Stored data entries:

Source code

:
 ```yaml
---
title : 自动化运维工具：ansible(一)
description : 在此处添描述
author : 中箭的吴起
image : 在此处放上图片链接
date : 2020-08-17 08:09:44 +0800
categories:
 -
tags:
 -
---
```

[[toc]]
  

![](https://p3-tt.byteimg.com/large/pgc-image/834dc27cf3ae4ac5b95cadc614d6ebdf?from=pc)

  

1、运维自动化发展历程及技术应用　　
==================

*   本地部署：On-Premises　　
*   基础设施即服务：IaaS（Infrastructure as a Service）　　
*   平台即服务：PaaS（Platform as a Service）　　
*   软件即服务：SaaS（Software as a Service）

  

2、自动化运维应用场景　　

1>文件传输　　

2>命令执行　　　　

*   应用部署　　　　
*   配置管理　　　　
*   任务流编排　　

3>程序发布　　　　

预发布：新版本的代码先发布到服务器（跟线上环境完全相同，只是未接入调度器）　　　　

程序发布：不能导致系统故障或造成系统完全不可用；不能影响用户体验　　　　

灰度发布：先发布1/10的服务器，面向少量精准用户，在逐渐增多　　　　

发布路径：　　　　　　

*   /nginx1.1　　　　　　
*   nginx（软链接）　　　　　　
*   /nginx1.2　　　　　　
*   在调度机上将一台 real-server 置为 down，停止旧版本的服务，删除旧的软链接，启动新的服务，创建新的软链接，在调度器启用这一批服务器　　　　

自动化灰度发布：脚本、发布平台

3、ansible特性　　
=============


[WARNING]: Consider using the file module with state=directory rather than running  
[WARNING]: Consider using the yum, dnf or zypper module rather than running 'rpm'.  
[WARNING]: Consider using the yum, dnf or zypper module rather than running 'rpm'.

**WHAT YOU SHOULD DO**: Each of the lines from the one that contains "自动化灰度发布：脚本、发布平台" through the last line of the data needs to be repeated exactly, with no others.

**SOLUTION TO THIS PROBLEM**:
自动化灰度发布：脚本、发布平台

3、ansible特性　　
=============


[WARNING]: Consider using the file module with state=directory rather than running  
[WARNING]: Consider using the yum, dnf or zypper module rather than running 'rpm'.  
[WARNING]: Consider using the yum, dnf or zypper module rather than running 'rpm'.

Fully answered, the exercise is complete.